Here is a project overview video:
Situated interaction: project overview
Here are a couple of videos illustrating multiparty engagement and interaction in the receptionist and trivia game domains:
Receptionist multiparty engagement: illustrates reasoning about engagement and interleaved conversations in the Receptionist domain. Notice the inferences about engagement state, actions, intentions, as well as high level goals and activities. The red dot shows the system's gaze direction.
Questions game multiparty engagement: illustrates how a situated conversational agent can initiate engagement with bystanders to solicit help and attract them into playing a multiparticipant questions game. Notice the inferences about engagement state, actions, intentions, as well as high level goals and activities. The red dot shows the system's gaze direction.

Here is a set of videos illustrating the initial Receptionist prototype:
Basic interaction: illustrates a basic single-participant interaction with the system. Notice the various layers of scene analysis (system tracks user's face and pose, infers information about clothing, affiliation, task goals, etc.) and the natural engagement model (system engages as the user approaches)
Scene inferences and grounding: systems infers user goals from scene analysis (user is dressed formally, hence most likely external, hence probably wants registration), but grounds this information through dialog. Notice also the grounding of the building number.

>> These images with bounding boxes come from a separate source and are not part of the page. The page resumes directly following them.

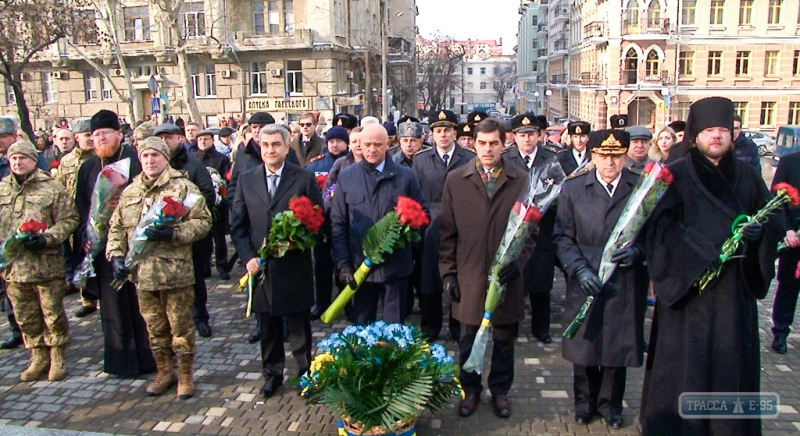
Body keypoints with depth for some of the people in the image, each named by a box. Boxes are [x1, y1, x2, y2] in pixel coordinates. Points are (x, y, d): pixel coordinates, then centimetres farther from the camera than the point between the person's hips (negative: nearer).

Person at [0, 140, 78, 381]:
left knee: (53, 314, 5)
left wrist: (47, 238, -19)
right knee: (26, 317, 13)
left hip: (46, 265, -4)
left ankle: (58, 358, 21)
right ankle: (38, 358, 28)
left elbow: (68, 220, -6)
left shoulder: (52, 188, -3)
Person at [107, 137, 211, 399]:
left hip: (176, 272, -5)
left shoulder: (183, 187, -4)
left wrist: (172, 233, -23)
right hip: (142, 273, 5)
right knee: (155, 327, 16)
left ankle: (185, 375, 21)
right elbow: (116, 227, 17)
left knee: (181, 326, 5)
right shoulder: (129, 192, 13)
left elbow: (202, 221, -11)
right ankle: (164, 372, 33)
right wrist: (116, 255, 2)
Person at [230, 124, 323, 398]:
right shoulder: (247, 180, 6)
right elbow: (238, 224, 7)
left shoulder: (305, 179, -3)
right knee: (268, 326, 15)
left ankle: (305, 373, 26)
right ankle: (272, 374, 32)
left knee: (299, 325, 10)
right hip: (260, 267, 3)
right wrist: (248, 257, -5)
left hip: (295, 265, -2)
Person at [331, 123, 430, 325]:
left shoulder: (405, 176, 1)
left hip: (395, 265, 0)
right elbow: (338, 223, 3)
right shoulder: (346, 177, 3)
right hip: (360, 265, 1)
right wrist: (342, 263, -3)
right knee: (362, 325, 12)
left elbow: (423, 213, 7)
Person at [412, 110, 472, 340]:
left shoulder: (470, 159, 3)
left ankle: (459, 327, 23)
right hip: (431, 229, 1)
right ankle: (429, 328, 21)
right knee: (430, 279, 6)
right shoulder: (420, 160, 8)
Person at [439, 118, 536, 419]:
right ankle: (471, 390, 32)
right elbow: (447, 231, 3)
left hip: (506, 274, 0)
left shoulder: (522, 180, 0)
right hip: (468, 275, 0)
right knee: (469, 340, 12)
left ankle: (500, 390, 33)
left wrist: (517, 263, -9)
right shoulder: (455, 180, 2)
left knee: (504, 339, 13)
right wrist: (448, 272, -1)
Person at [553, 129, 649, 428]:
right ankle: (585, 401, 34)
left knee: (619, 347, 11)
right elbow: (563, 237, 0)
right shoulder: (572, 188, 1)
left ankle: (610, 404, 34)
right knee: (584, 345, 12)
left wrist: (637, 251, -16)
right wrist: (580, 269, -13)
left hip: (626, 284, 0)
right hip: (585, 283, 0)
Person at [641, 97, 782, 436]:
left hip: (735, 288, 4)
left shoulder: (748, 177, 9)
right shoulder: (676, 176, -2)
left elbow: (774, 222, 11)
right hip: (687, 286, -3)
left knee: (733, 363, 8)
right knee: (684, 361, 2)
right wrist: (703, 255, -20)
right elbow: (661, 226, -11)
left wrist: (759, 231, -12)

Attention modeling and engagement: systems monitors the user's attention (using information from the face detector and pose tracker) and engages the user accordingly.
Handling people waiting in line: system monitors multiple users in the scene and acknowledges the presence of a waiting user with a quick glance (red dot shows system's gaze) and by engaging them temporarily towards the end of the conversation
Re-engagement: same as above, only that when system turns back the initial user is no longer paying attention. Knowing that a person is waiting in line, the system draws the user's attention and re-engages by saying "Excuse me!"
Multi-participant dialog: system infers from the scene (and confirms through dialog) that the two participants are in a group together. System then carries on a multi-participant conversation. Notice the gaze model (red dot) that is information by who is the speaking participant and also certain elements in the discourse structure.
Multi-participant dialog with side conversation: similar to the previous interaction; at the end the users engage in a side conversation. The system understands that the utterances are not addressed to it and, after a while, interrupts the two users to convey the shuttle information. Notice also the touch-screen interaction that is used as a fallback for cases when speech recognition fails.
Multi-participant dialog with a third person waiting: that also illustrates how the system handles a waiting participant while interacting with a group of two users.